TRECHO DO DOCUMENTO –
————————

1. Uma democracia é um espaço aberto onde, em princípio, qualquer
um pode fazer valer sua opinião, o que permite milhares de formas de pressão, e
temos até mesmo a capacidade de mudar os governos. Isto funciona relativamente
bem.
2. O que não vai tão bem é a política, isto é, a possibilidade de
converter essa amálgama plural de forças em projetos e transformações
políticas, dar causa e coerência política a essas expressões populares e
definir o espaço público de qualidade onde tudo isso é discutido, ponderado e
sintetizado. Tem a ver com isso o fato de que para aqueles que atuam
politicamente, está cada vez mais difícil formular agendas alternativas.
3. Estamos em uma era pós-política, da democracia sem política.
Temos uma sociedade irritada e um sistema político agitado, cuja interação não
produz quase nada de novo, como teríamos o direito de esperar dada a natureza
dos problemas que temos que enfrentar.
4. A cidadania hoje evita as formas tradicionais de organização.
São crescentes formas de compromisso individual, um ativismo que não está
ideologicamente articulado em um quadro ideológico que lhe confere coerência e
totalidade, como poderia ser o caso das ideologias tradicionais abrangentes.
5. O espaço digital abriu novas possibilidades de ativismo
político. Para grande parte da população, a realidade representada pelos
partidos hierárquicos já não é mais atraente, enquanto a cultura virtual da
Rede permite articular confortavelmente suas ideias políticos fluidas e
intermitentes, e até mesmo ficar “off line” a qualquer momento.
6. O que não faltam são exemplos de ativismo e "soberania
negativa" no espaço físico, agora também ligados à mobilização digital. Eu
não questiono a bondade dessas ações de resistência cívicas ou campanhas
on-line, eu me limito a apontar que, por não se “inscrever” em qualquer
contexto político que lhes dá coerência, podem dar a entender que a boa
política é uma mera adição de ganhos sociais. Não funciona a articulação das
demandas sociais em programas coerentes que competem na esfera pública de
qualidade, em suma, falha a construção política e institucional da democracia
além da emoção do momento, da pressão imediata e da atenção da mídia.
7. O espaço público não se reduz à mera agregação apolítica de
preferências inconsistentes, agrupados como se não houvesse nenhuma prioridade
entre elas e até mesmo certas incompatibilidades. Alguém deveria organizar
essas revindicações com critérios políticos e gerir democraticamente sua
possível incompatibilidade. Se a política (e os tão criticados partidos) servem
para alguma coisa é precisamente para se integrar com alguma coerência e
autorização democrática as múltiplas demandas que surgem continuamente no
espaço de uma sociedade aberta.

————————

ENUNCIADO – Como fica o trecho do texto sobre democracia e política que começa com "7. O espaço" e termina com "uma sociedade aberta." se substituirmos "partidos" por "sindicatos"? Reescreva-o inteiro com essa troca.

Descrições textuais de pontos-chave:
————————

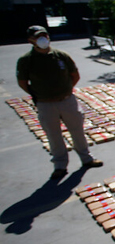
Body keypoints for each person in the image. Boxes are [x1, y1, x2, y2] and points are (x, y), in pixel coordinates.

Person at [16, 25, 103, 180]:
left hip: (67, 100)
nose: (43, 39)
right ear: (30, 40)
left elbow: (75, 75)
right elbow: (22, 82)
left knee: (77, 131)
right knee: (53, 135)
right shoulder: (26, 60)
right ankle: (60, 166)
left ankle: (87, 159)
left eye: (44, 35)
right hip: (45, 104)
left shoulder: (61, 55)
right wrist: (38, 95)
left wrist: (66, 91)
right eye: (38, 36)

————————

EXERCÍCIO RESOLVIDO –
7. O espaço público não se reduz à mera agregação apolítica de
preferências inconsistentes, agrupados como se não houvesse nenhuma prioridade
entre elas e até mesmo certas incompatibilidades. Alguém deveria organizar
essas revindicações com critérios políticos e gerir democraticamente sua
possível incompatibilidade. Se a política (e os tão criticados sindicatos) servem
para alguma coisa é precisamente para se integrar com alguma coerência e
autorização democrática as múltiplas demandas que surgem continuamente no
espaço de uma sociedade aberta.